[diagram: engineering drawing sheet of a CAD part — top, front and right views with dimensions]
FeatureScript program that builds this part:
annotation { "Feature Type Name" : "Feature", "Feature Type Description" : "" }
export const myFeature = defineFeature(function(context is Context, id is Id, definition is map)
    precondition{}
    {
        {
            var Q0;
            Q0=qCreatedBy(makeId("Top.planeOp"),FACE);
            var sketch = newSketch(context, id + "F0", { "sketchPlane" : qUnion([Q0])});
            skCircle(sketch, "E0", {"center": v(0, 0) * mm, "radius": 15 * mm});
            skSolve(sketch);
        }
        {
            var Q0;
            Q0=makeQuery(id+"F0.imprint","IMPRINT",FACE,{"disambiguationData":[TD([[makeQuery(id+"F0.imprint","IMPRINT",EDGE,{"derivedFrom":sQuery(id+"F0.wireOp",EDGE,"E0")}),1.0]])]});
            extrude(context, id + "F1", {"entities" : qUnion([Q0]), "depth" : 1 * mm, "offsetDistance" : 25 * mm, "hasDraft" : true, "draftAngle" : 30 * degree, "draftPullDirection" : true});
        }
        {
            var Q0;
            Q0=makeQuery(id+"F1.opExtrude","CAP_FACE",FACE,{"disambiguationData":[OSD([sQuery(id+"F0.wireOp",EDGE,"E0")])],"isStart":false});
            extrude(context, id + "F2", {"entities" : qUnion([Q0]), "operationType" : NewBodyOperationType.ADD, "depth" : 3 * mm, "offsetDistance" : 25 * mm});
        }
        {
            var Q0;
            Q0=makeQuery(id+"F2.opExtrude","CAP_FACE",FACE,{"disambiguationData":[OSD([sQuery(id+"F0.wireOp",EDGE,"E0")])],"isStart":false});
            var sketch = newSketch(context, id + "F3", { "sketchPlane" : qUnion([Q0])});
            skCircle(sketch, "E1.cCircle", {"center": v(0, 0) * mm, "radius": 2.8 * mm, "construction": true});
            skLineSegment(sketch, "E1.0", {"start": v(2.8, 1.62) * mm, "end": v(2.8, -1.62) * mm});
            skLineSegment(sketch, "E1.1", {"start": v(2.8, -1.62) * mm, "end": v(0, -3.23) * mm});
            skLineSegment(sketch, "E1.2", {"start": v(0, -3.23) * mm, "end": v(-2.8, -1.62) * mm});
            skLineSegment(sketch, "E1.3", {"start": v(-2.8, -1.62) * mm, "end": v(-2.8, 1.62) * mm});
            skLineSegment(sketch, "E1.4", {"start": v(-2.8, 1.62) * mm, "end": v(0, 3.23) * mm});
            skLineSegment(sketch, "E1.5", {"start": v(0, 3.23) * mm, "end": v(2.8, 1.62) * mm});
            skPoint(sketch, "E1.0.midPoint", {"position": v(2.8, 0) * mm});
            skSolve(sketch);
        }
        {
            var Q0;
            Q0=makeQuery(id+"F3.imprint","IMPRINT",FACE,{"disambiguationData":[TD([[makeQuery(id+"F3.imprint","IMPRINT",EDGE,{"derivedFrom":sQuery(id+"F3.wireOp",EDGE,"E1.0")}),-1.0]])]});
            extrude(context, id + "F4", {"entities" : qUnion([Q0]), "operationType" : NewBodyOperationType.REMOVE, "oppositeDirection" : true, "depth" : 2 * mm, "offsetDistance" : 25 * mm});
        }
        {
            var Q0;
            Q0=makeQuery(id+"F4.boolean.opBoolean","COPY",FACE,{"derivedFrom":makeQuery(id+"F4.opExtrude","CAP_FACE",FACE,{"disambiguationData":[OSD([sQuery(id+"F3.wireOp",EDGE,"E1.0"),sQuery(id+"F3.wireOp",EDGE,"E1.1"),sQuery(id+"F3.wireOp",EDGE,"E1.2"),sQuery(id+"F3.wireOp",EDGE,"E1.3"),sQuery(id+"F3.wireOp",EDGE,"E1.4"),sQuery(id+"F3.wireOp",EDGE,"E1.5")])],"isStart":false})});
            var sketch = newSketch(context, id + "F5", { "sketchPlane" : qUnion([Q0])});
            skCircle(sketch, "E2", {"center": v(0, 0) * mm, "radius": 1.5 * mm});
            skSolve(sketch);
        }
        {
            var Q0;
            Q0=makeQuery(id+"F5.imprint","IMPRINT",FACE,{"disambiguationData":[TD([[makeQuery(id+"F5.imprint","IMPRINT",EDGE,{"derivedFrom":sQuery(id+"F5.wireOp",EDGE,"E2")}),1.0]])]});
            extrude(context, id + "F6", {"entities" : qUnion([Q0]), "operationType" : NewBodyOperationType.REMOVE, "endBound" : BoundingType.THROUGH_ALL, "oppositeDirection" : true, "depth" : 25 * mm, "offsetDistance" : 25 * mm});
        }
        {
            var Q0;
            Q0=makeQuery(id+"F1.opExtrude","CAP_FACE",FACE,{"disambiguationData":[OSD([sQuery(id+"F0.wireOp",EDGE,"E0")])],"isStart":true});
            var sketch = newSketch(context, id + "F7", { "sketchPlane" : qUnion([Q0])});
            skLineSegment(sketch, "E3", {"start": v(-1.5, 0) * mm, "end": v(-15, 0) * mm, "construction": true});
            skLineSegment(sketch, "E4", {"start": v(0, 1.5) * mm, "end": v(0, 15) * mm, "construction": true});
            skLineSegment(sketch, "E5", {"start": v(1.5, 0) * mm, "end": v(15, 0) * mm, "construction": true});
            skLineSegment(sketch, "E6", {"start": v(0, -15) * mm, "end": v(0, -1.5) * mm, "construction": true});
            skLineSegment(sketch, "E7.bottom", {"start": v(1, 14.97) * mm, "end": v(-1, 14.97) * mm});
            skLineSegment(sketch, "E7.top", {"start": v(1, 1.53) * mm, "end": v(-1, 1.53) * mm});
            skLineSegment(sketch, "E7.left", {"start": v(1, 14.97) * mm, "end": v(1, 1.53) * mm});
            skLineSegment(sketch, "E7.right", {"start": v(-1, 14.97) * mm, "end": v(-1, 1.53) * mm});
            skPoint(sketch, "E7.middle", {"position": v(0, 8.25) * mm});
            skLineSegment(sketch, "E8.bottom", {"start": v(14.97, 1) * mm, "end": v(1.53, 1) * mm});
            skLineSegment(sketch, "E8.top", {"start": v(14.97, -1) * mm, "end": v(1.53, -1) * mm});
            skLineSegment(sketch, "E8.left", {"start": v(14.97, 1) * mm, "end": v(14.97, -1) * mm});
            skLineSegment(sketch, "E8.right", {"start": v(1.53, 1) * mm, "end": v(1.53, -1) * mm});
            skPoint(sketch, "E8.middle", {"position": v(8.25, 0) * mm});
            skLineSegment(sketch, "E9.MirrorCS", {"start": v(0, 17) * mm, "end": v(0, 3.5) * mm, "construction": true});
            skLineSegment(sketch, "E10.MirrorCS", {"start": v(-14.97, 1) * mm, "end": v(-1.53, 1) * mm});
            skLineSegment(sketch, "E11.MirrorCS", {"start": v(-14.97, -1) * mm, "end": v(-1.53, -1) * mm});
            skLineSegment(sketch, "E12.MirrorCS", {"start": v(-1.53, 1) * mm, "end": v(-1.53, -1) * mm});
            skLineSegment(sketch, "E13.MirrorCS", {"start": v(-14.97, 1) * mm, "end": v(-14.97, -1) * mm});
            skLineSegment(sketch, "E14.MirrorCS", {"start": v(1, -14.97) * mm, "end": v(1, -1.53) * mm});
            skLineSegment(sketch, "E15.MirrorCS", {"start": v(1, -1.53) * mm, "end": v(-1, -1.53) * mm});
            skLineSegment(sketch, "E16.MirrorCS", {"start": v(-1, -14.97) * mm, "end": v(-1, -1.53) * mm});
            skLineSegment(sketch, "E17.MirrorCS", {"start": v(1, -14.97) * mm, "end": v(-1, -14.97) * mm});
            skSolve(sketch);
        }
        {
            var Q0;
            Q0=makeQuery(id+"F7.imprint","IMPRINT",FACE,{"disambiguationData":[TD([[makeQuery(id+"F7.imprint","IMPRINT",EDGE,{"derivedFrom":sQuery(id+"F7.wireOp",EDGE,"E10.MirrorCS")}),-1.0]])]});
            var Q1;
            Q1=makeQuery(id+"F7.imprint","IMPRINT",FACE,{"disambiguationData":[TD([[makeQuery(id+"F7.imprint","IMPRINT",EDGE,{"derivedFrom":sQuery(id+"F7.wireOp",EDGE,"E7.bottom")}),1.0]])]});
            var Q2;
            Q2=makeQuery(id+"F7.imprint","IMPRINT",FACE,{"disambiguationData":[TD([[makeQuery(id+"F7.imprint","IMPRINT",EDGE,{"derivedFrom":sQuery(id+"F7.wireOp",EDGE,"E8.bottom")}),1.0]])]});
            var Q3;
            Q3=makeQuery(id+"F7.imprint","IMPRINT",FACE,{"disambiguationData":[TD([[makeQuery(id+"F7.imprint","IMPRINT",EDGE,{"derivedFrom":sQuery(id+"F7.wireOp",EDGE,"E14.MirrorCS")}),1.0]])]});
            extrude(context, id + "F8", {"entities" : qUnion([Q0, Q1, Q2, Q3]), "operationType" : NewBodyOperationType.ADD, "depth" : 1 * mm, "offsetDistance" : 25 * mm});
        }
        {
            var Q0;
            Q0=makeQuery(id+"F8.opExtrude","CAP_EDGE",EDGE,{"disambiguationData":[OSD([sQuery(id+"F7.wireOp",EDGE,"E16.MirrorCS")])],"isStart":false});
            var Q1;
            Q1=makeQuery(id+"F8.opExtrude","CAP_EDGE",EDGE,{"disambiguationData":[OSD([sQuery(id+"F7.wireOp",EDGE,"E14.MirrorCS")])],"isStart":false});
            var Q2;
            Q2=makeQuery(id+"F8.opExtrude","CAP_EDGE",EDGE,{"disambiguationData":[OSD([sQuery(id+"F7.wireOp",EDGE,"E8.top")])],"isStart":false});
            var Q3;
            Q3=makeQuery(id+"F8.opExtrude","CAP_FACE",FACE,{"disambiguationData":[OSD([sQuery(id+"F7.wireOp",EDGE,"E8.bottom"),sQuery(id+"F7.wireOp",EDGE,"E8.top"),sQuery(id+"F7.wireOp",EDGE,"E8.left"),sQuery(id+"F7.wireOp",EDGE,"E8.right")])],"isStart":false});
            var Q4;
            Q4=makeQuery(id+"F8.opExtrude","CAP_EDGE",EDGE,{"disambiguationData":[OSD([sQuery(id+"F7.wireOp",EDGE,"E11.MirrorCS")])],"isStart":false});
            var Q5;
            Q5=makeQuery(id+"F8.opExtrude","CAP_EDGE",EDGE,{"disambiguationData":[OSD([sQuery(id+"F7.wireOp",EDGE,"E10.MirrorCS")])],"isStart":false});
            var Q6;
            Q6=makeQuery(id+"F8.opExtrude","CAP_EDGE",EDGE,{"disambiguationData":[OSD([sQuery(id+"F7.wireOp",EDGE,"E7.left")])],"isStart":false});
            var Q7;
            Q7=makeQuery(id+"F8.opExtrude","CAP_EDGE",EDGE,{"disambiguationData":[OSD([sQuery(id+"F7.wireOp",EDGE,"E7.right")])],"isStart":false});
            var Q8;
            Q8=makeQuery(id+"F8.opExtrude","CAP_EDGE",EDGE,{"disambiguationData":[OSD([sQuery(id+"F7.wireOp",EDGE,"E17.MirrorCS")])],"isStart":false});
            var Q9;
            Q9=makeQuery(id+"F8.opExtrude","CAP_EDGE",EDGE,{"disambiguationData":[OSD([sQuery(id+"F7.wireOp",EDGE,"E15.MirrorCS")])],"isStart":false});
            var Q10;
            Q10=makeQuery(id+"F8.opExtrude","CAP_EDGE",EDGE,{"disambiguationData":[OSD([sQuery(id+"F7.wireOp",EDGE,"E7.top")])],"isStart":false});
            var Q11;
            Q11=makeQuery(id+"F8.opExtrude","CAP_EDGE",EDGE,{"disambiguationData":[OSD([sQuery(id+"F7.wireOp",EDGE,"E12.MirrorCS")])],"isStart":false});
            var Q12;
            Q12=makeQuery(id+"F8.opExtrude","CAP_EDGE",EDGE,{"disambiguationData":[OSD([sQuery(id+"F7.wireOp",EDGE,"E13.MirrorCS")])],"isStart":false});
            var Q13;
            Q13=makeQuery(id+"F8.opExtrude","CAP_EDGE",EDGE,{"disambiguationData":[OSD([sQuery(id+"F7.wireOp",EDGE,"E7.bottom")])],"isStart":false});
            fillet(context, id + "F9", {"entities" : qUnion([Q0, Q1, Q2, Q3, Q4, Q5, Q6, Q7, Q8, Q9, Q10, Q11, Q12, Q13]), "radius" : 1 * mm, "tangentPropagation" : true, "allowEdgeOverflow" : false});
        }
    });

□ □ □ □ □ □ □

= EXERCISE =
Find every line in the items above that contains the string "operationType", and copy each such line. Case counts.

= TASK OUTPUT =
            extrude(context, id + "F2", {"entities" : qUnion([Q0]), "operationType" : NewBodyOperationType.ADD, "depth" : 3 * mm, "offsetDistance" : 25 * mm});
            extrude(context, id + "F4", {"entities" : qUnion([Q0]), "operationType" : NewBodyOperationType.REMOVE, "oppositeDirection" : true, "depth" : 2 * mm, "offsetDistance" : 25 * mm});
            extrude(context, id + "F6", {"entities" : qUnion([Q0]), "operationType" : NewBodyOperationType.REMOVE, "endBound" : BoundingType.THROUGH_ALL, "oppositeDirection" : true, "depth" : 25 * mm, "offsetDistance" : 25 * mm});
            extrude(context, id + "F8", {"entities" : qUnion([Q0, Q1, Q2, Q3]), "operationType" : NewBodyOperationType.ADD, "depth" : 1 * mm, "offsetDistance" : 25 * mm});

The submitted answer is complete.